WORK TO BE COMPLETED - Should any entry seem unclear, still set it down exactly as given, along with all the others.

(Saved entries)

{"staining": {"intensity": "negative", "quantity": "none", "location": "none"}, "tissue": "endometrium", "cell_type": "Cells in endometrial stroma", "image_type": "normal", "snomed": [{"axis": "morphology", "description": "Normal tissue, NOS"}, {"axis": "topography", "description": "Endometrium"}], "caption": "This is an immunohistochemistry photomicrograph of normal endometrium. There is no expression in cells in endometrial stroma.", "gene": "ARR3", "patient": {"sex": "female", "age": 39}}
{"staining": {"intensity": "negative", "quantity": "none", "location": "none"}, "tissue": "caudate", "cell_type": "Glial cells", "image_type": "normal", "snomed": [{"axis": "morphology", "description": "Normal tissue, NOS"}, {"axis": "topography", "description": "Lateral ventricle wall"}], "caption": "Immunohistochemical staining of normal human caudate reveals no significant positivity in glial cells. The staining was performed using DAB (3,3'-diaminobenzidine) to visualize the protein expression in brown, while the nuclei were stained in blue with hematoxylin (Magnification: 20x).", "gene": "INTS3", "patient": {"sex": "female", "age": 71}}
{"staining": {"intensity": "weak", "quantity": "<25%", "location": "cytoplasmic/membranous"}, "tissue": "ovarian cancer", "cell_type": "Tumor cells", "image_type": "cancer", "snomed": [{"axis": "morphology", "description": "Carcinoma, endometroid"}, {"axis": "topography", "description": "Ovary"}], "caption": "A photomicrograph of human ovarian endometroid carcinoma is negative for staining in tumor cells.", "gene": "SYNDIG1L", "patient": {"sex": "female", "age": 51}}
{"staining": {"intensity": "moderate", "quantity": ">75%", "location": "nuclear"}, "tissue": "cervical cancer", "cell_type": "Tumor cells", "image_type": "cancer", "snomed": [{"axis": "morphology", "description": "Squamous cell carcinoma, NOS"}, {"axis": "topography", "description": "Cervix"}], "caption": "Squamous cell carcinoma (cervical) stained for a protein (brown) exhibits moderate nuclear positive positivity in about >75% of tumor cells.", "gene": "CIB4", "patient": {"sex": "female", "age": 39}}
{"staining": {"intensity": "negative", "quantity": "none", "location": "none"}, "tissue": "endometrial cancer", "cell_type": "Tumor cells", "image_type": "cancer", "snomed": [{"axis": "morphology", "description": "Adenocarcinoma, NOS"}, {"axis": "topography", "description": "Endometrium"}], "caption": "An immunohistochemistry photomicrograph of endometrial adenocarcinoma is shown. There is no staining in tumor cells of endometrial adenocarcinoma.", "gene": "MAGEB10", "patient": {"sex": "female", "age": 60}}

RESULT FOR THIS EXERCISE -
{"staining": {"intensity": "negative", "quantity": "none", "location": "none"}, "tissue": "endometrium", "cell_type": "Cells in endometrial stroma", "image_type": "normal", "snomed": [{"axis": "morphology", "description": "Normal tissue, NOS"}, {"axis": "topography", "description": "Endometrium"}], "caption": "This is an immunohistochemistry photomicrograph of normal endometrium. There is no expression in cells in endometrial stroma.", "gene": "ARR3", "patient": {"sex": "female", "age": 39}}
{"staining": {"intensity": "negative", "quantity": "none", "location": "none"}, "tissue": "caudate", "cell_type": "Glial cells", "image_type": "normal", "snomed": [{"axis": "morphology", "description": "Normal tissue, NOS"}, {"axis": "topography", "description": "Lateral ventricle wall"}], "caption": "Immunohistochemical staining of normal human caudate reveals no significant positivity in glial cells. The staining was performed using DAB (3,3'-diaminobenzidine) to visualize the protein expression in brown, while the nuclei were stained in blue with hematoxylin (Magnification: 20x).", "gene": "INTS3", "patient": {"sex": "female", "age": 71}}
{"staining": {"intensity": "weak", "quantity": "<25%", "location": "cytoplasmic/membranous"}, "tissue": "ovarian cancer", "cell_type": "Tumor cells", "image_type": "cancer", "snomed": [{"axis": "morphology", "description": "Carcinoma, endometroid"}, {"axis": "topography", "description": "Ovary"}], "caption": "A photomicrograph of human ovarian endometroid carcinoma is negative for staining in tumor cells.", "gene": "SYNDIG1L", "patient": {"sex": "female", "age": 51}}
{"staining": {"intensity": "moderate", "quantity": ">75%", "location": "nuclear"}, "tissue": "cervical cancer", "cell_type": "Tumor cells", "image_type": "cancer", "snomed": [{"axis": "morphology", "description": "Squamous cell carcinoma, NOS"}, {"axis": "topography", "description": "Cervix"}], "caption": "Squamous cell carcinoma (cervical) stained for a protein (brown) exhibits moderate nuclear positive positivity in about >75% of tumor cells.", "gene": "CIB4", "patient": {"sex": "female", "age": 39}}
{"staining": {"intensity": "negative", "quantity": "none", "location": "none"}, "tissue": "endometrial cancer", "cell_type": "Tumor cells", "image_type": "cancer", "snomed": [{"axis": "morphology", "description": "Adenocarcinoma, NOS"}, {"axis": "topography", "description": "Endometrium"}], "caption": "An immunohistochemistry photomicrograph of endometrial adenocarcinoma is shown. There is no staining in tumor cells of endometrial adenocarcinoma.", "gene": "MAGEB10", "patient": {"sex": "female", "age": 60}}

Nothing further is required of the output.